## TASK
Every line below that holds the string "sjekke" should be copied out.

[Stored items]
********

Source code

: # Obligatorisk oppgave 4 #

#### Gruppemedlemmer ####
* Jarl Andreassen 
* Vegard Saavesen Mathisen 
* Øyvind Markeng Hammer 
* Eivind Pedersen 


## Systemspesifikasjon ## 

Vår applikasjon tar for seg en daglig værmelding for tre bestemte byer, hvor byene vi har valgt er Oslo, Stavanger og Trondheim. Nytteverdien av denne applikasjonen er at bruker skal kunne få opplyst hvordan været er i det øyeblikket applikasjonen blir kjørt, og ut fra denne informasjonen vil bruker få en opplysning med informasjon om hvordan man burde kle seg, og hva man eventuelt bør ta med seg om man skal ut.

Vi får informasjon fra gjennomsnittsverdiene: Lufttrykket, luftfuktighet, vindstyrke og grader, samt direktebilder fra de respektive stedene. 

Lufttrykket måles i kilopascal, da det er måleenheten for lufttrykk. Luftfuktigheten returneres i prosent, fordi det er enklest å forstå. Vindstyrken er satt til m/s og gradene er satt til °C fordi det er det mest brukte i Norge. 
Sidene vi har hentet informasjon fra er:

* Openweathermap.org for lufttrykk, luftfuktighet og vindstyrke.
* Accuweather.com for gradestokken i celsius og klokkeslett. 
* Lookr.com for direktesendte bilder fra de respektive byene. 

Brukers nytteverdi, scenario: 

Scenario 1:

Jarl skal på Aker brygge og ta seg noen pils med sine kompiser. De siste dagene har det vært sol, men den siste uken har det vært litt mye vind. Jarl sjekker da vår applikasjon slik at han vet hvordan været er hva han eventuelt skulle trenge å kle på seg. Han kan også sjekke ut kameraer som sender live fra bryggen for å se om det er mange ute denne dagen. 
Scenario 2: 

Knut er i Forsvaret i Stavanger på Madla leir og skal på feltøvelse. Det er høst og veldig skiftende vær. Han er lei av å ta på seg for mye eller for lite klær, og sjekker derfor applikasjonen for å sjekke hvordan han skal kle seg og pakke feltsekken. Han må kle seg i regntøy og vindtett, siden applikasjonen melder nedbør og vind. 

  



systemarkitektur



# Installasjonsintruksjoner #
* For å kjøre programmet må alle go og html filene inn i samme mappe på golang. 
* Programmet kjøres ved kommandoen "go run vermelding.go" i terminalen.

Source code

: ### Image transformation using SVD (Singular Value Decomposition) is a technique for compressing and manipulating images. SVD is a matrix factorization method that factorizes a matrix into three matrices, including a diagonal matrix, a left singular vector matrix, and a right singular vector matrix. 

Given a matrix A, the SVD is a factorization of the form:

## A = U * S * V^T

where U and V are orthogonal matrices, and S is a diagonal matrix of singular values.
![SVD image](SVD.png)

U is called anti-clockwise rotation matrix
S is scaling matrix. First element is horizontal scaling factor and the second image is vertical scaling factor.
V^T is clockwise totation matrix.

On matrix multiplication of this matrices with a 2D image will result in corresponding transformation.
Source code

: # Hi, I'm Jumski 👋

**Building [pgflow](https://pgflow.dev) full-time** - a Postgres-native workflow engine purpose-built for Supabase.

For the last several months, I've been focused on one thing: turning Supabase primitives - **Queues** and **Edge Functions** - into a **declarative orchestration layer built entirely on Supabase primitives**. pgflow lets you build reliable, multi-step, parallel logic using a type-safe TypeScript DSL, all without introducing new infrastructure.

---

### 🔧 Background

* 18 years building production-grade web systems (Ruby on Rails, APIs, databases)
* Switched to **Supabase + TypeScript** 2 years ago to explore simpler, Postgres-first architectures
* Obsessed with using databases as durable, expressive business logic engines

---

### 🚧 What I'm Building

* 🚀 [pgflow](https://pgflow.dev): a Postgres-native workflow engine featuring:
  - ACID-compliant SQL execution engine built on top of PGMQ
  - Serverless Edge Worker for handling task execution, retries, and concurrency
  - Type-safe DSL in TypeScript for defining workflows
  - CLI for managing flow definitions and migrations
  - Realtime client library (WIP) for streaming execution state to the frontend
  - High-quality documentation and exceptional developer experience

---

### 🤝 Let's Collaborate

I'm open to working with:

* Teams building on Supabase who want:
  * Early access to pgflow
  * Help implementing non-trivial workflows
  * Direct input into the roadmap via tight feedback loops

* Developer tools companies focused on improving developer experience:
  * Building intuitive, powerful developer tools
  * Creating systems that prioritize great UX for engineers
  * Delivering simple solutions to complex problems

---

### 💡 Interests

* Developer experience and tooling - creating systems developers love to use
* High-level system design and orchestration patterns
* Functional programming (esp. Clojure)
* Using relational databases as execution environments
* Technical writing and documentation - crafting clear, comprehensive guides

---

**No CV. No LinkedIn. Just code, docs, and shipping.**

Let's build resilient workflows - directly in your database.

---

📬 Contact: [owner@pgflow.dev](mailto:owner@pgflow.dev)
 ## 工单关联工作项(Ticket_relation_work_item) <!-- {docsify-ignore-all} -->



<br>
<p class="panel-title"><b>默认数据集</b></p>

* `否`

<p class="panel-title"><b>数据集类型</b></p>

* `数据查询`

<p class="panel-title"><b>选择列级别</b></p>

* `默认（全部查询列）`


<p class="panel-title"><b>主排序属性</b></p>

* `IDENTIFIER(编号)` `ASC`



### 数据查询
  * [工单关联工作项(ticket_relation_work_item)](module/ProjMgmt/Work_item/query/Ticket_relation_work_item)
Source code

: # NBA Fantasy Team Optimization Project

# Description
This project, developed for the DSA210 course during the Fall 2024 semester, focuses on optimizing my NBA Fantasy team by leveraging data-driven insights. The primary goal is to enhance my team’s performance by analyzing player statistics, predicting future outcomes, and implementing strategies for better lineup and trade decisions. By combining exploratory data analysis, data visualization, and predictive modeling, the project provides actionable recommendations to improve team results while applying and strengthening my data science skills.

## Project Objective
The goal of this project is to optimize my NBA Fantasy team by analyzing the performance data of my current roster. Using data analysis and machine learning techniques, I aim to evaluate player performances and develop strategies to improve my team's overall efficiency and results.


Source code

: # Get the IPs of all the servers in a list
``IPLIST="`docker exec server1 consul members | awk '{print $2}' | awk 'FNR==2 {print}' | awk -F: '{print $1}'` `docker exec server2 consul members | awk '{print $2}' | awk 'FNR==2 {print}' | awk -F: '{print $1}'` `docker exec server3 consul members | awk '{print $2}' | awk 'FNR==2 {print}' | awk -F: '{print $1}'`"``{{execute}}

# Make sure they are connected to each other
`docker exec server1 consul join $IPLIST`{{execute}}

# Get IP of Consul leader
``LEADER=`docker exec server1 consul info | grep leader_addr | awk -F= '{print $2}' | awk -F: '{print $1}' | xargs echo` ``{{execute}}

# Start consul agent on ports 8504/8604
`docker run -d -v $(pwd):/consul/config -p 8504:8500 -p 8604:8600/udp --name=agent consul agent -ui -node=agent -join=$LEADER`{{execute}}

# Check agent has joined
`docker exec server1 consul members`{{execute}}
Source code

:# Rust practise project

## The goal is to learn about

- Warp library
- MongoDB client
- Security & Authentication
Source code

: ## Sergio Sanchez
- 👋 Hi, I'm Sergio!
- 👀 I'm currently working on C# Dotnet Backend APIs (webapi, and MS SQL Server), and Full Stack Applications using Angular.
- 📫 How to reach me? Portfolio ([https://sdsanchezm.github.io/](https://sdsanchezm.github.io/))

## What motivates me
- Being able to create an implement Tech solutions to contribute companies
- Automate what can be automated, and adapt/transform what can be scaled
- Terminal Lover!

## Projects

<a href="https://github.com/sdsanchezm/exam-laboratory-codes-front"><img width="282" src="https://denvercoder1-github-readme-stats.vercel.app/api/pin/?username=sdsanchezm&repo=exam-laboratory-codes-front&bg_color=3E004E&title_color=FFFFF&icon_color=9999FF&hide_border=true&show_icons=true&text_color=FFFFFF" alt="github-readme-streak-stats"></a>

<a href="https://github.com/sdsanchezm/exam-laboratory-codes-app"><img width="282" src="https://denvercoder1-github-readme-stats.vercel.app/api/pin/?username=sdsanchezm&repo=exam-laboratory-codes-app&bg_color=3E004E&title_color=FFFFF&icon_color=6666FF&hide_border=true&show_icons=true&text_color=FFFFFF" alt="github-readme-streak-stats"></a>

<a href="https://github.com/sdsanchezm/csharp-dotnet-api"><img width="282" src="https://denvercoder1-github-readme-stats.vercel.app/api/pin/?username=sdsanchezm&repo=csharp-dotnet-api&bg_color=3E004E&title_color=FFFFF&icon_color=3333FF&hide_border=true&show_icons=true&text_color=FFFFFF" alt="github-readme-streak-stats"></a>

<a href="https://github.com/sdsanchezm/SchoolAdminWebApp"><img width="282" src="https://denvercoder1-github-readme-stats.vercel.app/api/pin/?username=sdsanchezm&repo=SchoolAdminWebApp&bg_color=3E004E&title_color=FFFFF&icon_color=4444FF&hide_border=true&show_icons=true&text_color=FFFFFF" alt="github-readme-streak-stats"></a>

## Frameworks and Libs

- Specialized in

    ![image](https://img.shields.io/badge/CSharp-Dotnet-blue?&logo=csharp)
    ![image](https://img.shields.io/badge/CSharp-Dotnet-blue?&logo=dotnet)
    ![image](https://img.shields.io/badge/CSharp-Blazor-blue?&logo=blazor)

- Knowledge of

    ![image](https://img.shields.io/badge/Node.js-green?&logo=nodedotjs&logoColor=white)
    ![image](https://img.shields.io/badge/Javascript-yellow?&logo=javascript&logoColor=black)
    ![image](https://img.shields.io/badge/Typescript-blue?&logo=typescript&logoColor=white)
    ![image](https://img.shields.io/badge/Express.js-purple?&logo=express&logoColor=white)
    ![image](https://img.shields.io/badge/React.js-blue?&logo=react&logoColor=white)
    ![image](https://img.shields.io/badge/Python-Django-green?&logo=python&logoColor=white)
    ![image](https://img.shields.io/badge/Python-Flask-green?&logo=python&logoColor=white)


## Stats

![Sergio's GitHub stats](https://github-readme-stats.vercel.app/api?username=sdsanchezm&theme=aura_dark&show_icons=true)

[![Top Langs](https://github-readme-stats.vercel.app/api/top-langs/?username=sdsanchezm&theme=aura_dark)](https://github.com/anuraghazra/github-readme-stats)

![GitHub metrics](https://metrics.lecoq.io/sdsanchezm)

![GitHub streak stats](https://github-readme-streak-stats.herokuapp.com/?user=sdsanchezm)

********

## TASK SOLUTION
Jarl skal på Aker brygge og ta seg noen pils med sine kompiser. De siste dagene har det vært sol, men den siste uken har det vært litt mye vind. Jarl sjekker da vår applikasjon slik at han vet hvordan været er hva han eventuelt skulle trenge å kle på seg. Han kan også sjekke ut kameraer som sender live fra bryggen for å se om det er mange ute denne dagen. 
Knut er i Forsvaret i Stavanger på Madla leir og skal på feltøvelse. Det er høst og veldig skiftende vær. Han er lei av å ta på seg for mye eller for lite klær, og sjekker derfor applikasjonen for å sjekke hvordan han skal kle seg og pakke feltsekken. Han må kle seg i regntøy og vindtett, siden applikasjonen melder nedbør og vind. 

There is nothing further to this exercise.